Jon Bon Jovi ha un ristorante solidale dove i poveri non pagano (anzi, tre)

Bon Jovi apre un ristorante per studenti dove paghi… quanto puoi!

Pensato per gli studenti universitari, il terzo ristorante solidale di Jon Bon Jovi ha aperto ai primi del 2020. Scopriamo insieme dove si trova e come funziona.

Abbiamo imparato a conoscerlo per la sua musica ma dietro una grande voce c’è anche un grande cuore. Jon Bon Jovi infatti ha fondato un’associazione nota come Soul Kitchen con l’intento di fornire un pasto caldo a coloro che non se lo possono permettere. Il suo terzo ristorante si trova nel New Jersey ed è nato per sfamare gli studenti universitari ma non solo.
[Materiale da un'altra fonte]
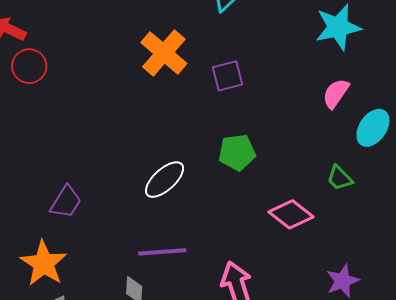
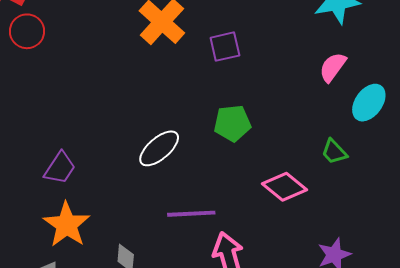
purple line: (162, 252) -> (191, 214), moved
orange star: (44, 263) -> (67, 225), moved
Il ristorante solidale di Jon Bon Jovi

Da sempre attivo insieme alla moglie Dorothea nel sociale, con la sua fondazione JBJ Foundation, Bon Jovi ha inaugurato nel gennaio 2020 il suo terzo ristorante dove le persone meno abbienti possono consumare un pasto caldo senza pagare.

Ristorante solidale Bon Jovi
Fonte foto: https://www.instagram.com/jbjsoulkitchen/

Il meccanismo è piuttosto semplice: i piatti sul menù non sono accompagnati da un prezzo pertanto ognuno paga quanto può. In alternativa è possibile aiutare attivamente la sala, la cucina o gli orti fornendo la propria manodopera e pagando così in natura il proprio pasto.

Dalla prima apertura sono stati serviti oltre 100 mila pasti, per il 54% finanziati da donazioni private, e il numero è destinato a crescere proprio grazie a questa nuova apertura. Indirizzata soprattutto agli studenti universitari, il nuovo ristorante solidale di Bon Jovi si trova nei pressi della Rutgers University-Newark.

Qui si è calcolato che oltre il 50% degli studenti hanno un reddito troppo basso per potersi permettere un pasto durante le lezioni. Dichiara Dorothea: “L’insicurezza alimentare è un problema critico per molti studenti universitari, e questo ci colpisce. Gli studenti hanno già tanto da preoccuparsi. Preoccuparsi anche per il pasto non dovrebbe essere nella lista”.

E ancora: “Apprezziamo la collaborazione con l’Università che ci ha permesso di affrontare questo problema come una priorità in modo che gli studenti abbiano sempre un posto dove andare a mangiare un pasto gustoso e salutare”.

Già perché i pasti serviti non hanno proprio nulla da invidiare a quelli dei ristoranti, anzi spesso è possibile trovare ai fornelli lo stesso Jon! Composti da un antipasto, un piatto unico e un dolce, sono prodotti con ingredienti biologici e a km 0. Inoltre ogni giorno accanto alla versione “tradizionale” ne vengono proposte una vegetariana e vegana.

Il loro slogan è Tutti sono i benvenuti alla nostra tavola, ed è facile comprenderne il motivo!